The casino school will put Chan’s name on its real-world sites in Buffalo and Olean, with plans to open two more offices in Las Vegas and in Macau.

But it is the online business that holds out the promise of reaching the most students, DePutter said. Chan himself will devote one hour a month to the business.

DePutter plans a 100-hour online class, with exams given via Web cams in students’ homes. Tuition costs have not yet been finalised, but DePutter is confident these will be less than the $1 200 tab for the realworld class; maybe by as much as half.

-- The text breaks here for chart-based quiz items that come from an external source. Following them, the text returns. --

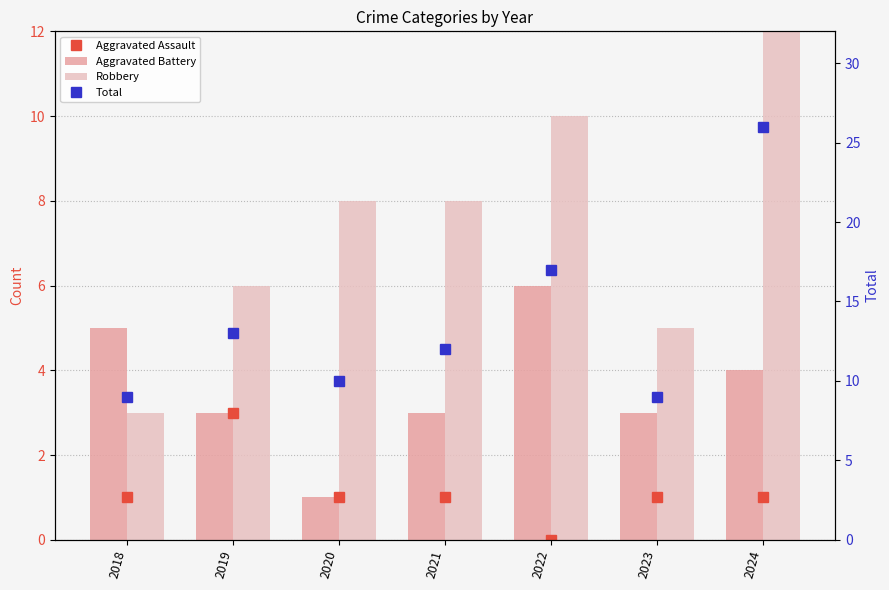

Reading left to right, list all the values displayed in this chart.

Aggravated Assault: 2018=1	2019=3	2020=1	2021=1	2022=0	2023=1	2024=1
Aggravated Battery: 2018=5	2019=3	2020=1	2021=3	2022=6	2023=3	2024=4
Robbery: 2018=3	2019=6	2020=8	2021=8	2022=10	2023=5	2024=21
Total: 2018=9	2019=13	2020=10	2021=12	2022=17	2023=9	2024=26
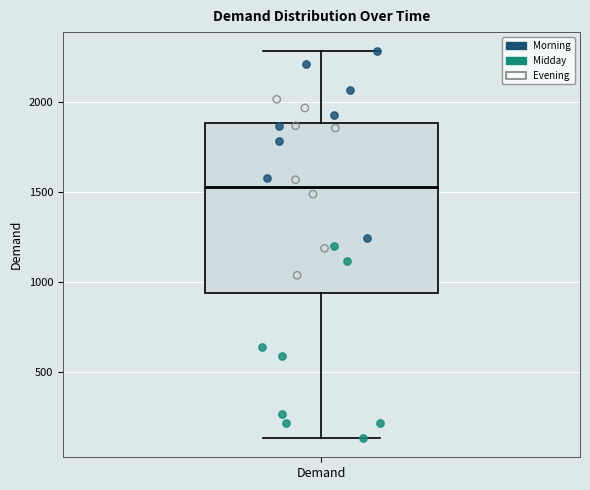

Where does the median line of the box for Demand sit on the y-axis? The values are not printed on the chart, so give them approximately, as read against the axis.

1550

DePutter's staff are currently working with the state Education Department on how the distance learning technique will be applied to counter the suggestion that distance-learning is not usually suited for hands-on skills like card dealing.

“It’s an interesting idea,” said Thomas Reimer, head of curriculum for the state Education Department’s trade school division. “But because it involves manual skills and dexterity, I have great reservations.” The state agency has hired a former dealer to review the school’s proposal. The school is refining the program - such as how Web cams will be used - with the state’s input before submitting a formal application, Reimer said.

“The crucial aspect is, can the institution really teach the hand-work through the Internet,” Reimer said.

Johnny Chan University was formed as a Delaware limited liability corporation on March 9, Delaware Department of State records show. DePutter said he and Kevin S. Upton, who handles the technology side, own the company.

Upton, whose background is in video messaging, was developing online gambling technology when the U.S. began cracking down on the industry by outlawing financial transactions with online gambling companies. Now, online training represents an alternative application for his Web video system, he said. He is finishing a studio at an Internet hosting site in Amherst to conduct the school’s online operations.

Once all the instructional videos have been filmed, most teaching will happen in cyberspace, with students and instructors both working in their Web cam-equipped homes, Upton explained.

Students can send videos to instructors to illustrate a question about technique, he said, and instructors will issue grades based on video exams. Graduates will have a video resume to submit to employers that showcases their abilities.

In addition to obtaining a state license, the school faces the task of raising money. It will seek about $2.4 million in equity from private investors, DePutter said. “In order for us to expand,” he said, “it’s going to take a great infusion of capital.”